Bab VI. Memperbaiki Bumandhala 2.B

262 20 0
                                    

Pantai Selatan

Sambil menunggu laporan, Dalik dan Khamsu berjalan melihat – lihat pemandangan pantai selatan. Khamsu yang baru pertama kali berada di tempat itu, terkesan dengan keindahan laut yang ditaburi sinar bulan purnama. Sinarnya membuat suasana malam menjadi sedikit terang.

Pada saat melihat – lihat sekelilingnya, di kejauhan bagian barat Khamsu melihat ada tiga orang duduk diatas karang. Mereka mengambil posisi duduk berjauhan. "Wah sepertinya ada yang sedang menikmati purnama dipantai ini." Ujar Khamsu dalam hati.

"Pantai ini ternyata banyak peminatnya ya guru."

"Heh, apa maksudmu?" Dalik heran dengan perkataan muridnya.

"Itu disana ada orang duduk – duduk menikmati keindahan pantai." Khamsu menunjuk kearah batu karang besar. "Ohh iya ya." Dalik manggut – manggut.

"Hey kalian, kemari!" Terdengar suara memanggil. Dalik dan Khamsu menoleh kearah sumber suara. Salah satu penjaga berwujud manusia ular belang hitam putih memanggil dan melambaikan tangan. Keduanya segera melangkah menuju kearah penjaga yang memanggilnya.

"Bagaimana, apa kami mendapat ijin?" Dalik langsung bertanya kepada penjaga. "Kalian bicaralah dengan komandan Kapit." Jawab penjaga. "Komandan Kapit?" Dalik kebingungan. "Itu, kepiting merah raksasa." Penjaga menunjuk kearah gapura. Ternyata kepiting merah raksasa sudah berada disana.

Dalik dan Khamsu berjalan kearah komandan Kapit. "Bagaimana tuan komandan, apa kami sudah bisa masuk." Dalik sangat percaya diri bisa memasuki istana karena sudah memberikan tanda ijin. "Masuk kemana? Kalian tidak diperbolehkan menemui kanjeng ratu." Ternyata jawaban Kapit tidak sesuai harapan Dalik dan Khamsu.

"Loh, bukankah kami sudah memperoleh tanda ijin dari ratu Sarpakanila." Ujar Dalik.

"Betul." Jawab Kapit.

"Lalu kenapa kami tidak bisa menemui kanjeng ratu" Dalik mencoba memperoleh jawaban. "Tidak ada masalah dengan tanda ijin itu. Saat ini kanjeng ratu sedang persiapan ritual Karacandra. Tidak bisa diganggu." Kapit memberi jawaban. "Apa tidak bisa diberi waktu. Saya kira tidak akan lama." Dalim terus mendesak

"Tidak bisa."

"Bukankah Karacandra dilakukan tepat tengah malam. Sekarang belum saatnya tengah malam. Mohon diusahakan untuk bisa bertemu."

"Tetap tidak bisa."

"Lalu kapan kami bisa menghadap kanjeng ratu? Bagaimana kalau setelah ritual Karacandra"

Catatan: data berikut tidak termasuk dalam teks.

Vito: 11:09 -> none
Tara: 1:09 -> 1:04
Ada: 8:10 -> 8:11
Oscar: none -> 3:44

"Setelah ritual kanjeng ratu akan bersemedi selama satu pekan. Silahkan kalau mau menunggu!" Suara Kapit terdengar meninggi karena terus didesak pertanyaan.

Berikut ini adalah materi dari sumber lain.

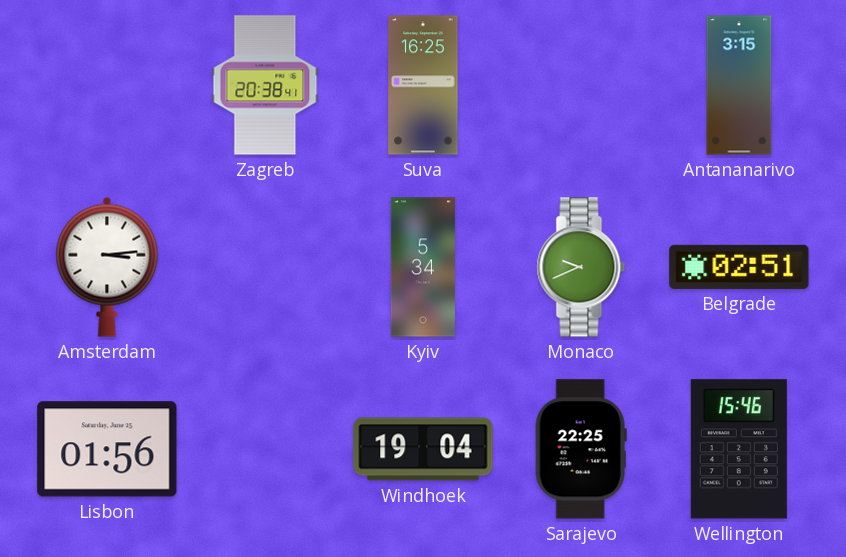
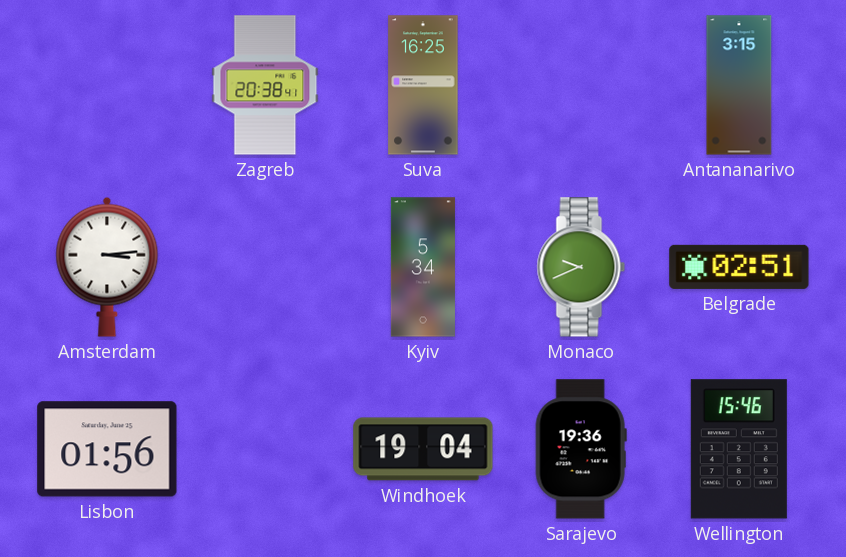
Sarajevo: 22:25 -> 19:36
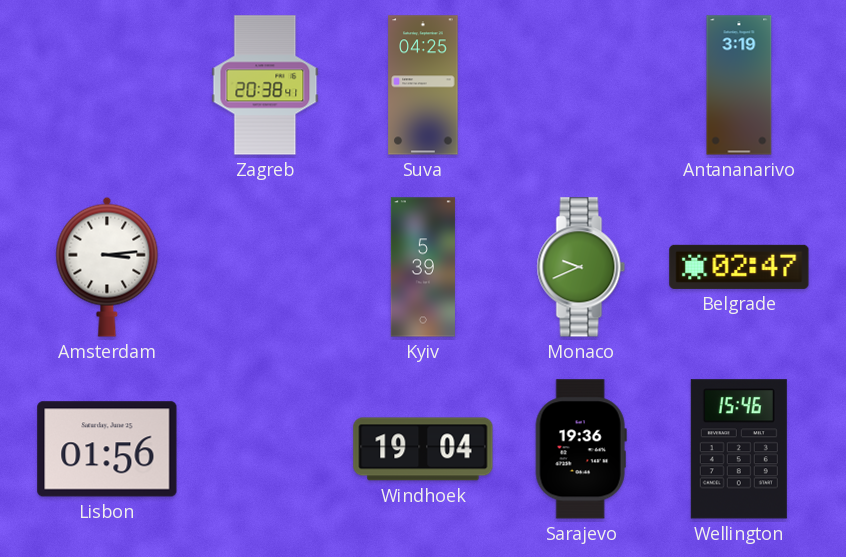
Suva: 16:25 -> 04:25
Antananarivo: 3:15 -> 3:19
Kyiv: 5:34 -> 5:39
Belgrade: 02:51 -> 02:47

"Satu pekan, aduuhh kami tidak punya waktu sebanyak itu." Dalik mengusap – usap kepalanya kencang untuk menahan rasa amarah. "Bukan urusan saya, menyingkir dari sini sebeum kami paksa." Kapit memberi ancaman.

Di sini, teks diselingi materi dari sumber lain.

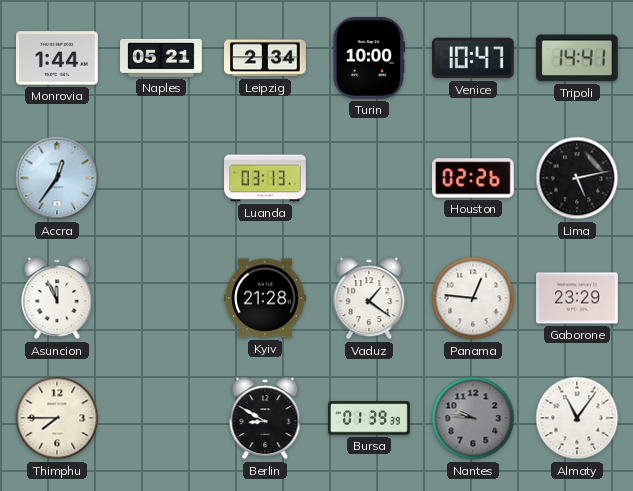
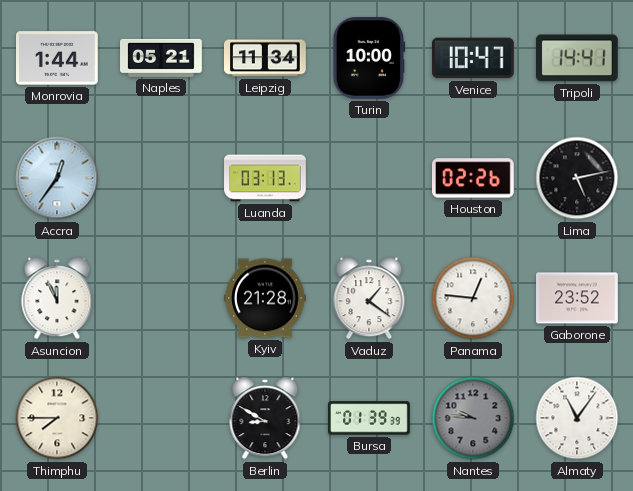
Leipzig: 2:34 -> 11:34
Gaborone: 23:29 -> 23:52
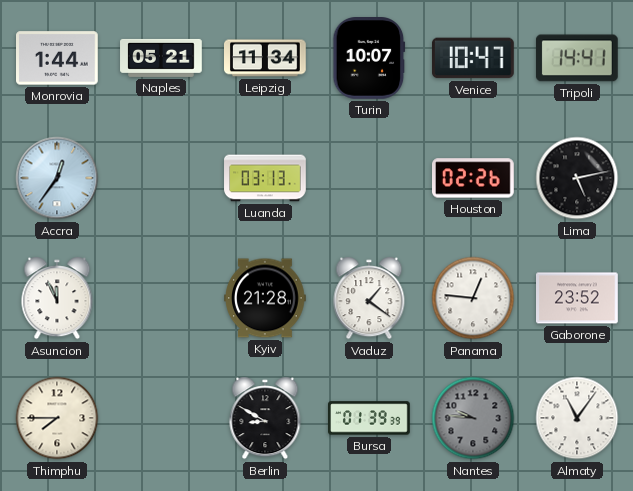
Turin: 10:00 -> 10:07
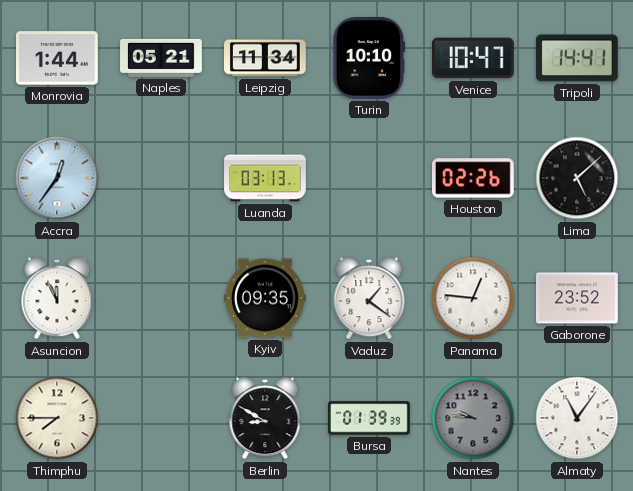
Turin: 10:07 -> 10:10
Lima: 5:13 -> 5:08
Kyiv: 21:28 -> 09:35
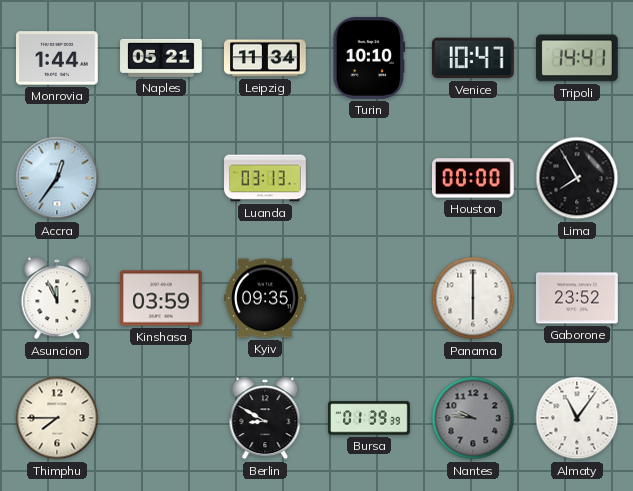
Houston: 02:26 -> 00:00
Lima: 5:08 -> 7:55
Kinshasa: none -> 03:59
Vaduz: 1:21 -> none
Panama: 12:46 -> 6:00
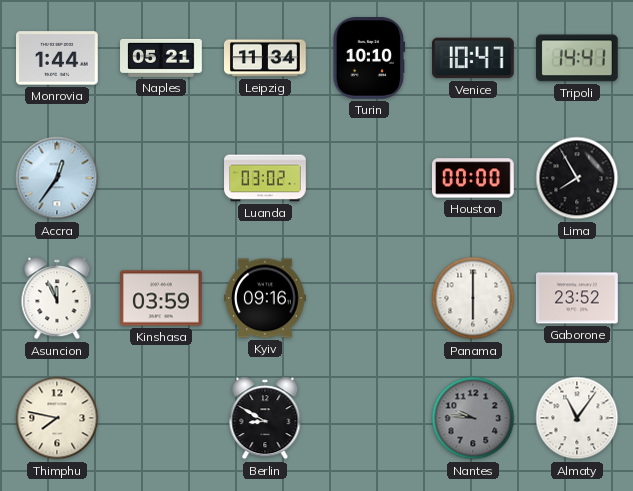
Luanda: 03:13 -> 03:02
Kyiv: 09:35 -> 09:16
Thimphu: 7:45 -> 7:47
Bursa: 01:39 -> none
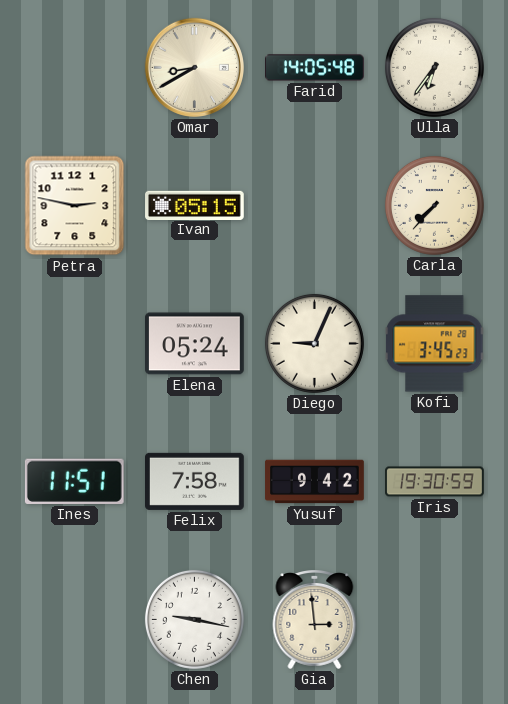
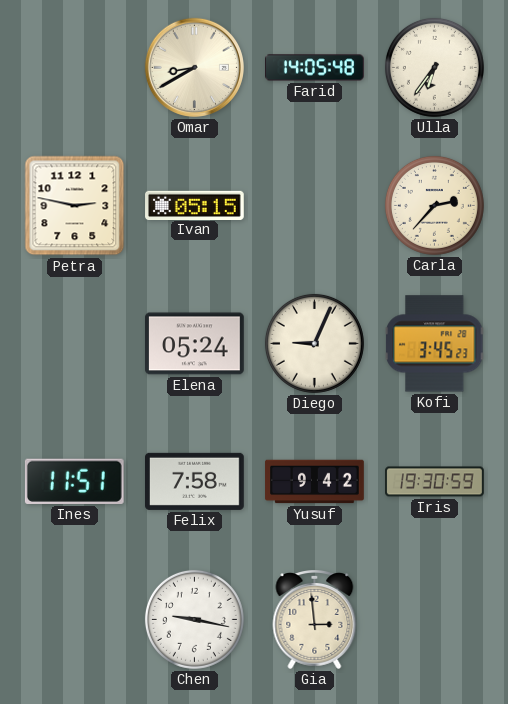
Carla: 7:37 -> 2:37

"Tapi ini tugas penting, demi keselamatan alam ini. Demi keselamatan kalian juga!" Nada bicara Dalik berubah tinggi.

"PERGI KALIAN!" Bemm! Komandan Kapit membentak sambil menghantam pasir didepannya menggunakan kedua capitnya yang besar. Sesaat wilayah disekitar gapura bergetar. Lalu kedua capit raksasa milik Kapit bersinar merah. Gurita biru dan semua penjaga yang ada ditempat itu langsung bersiaga begitu melihat komandanya naik pitam. Melihat itu, Khamsu yang sedari tadi diam langsung beingsut bersembunyi dibelakang punggung gurunya.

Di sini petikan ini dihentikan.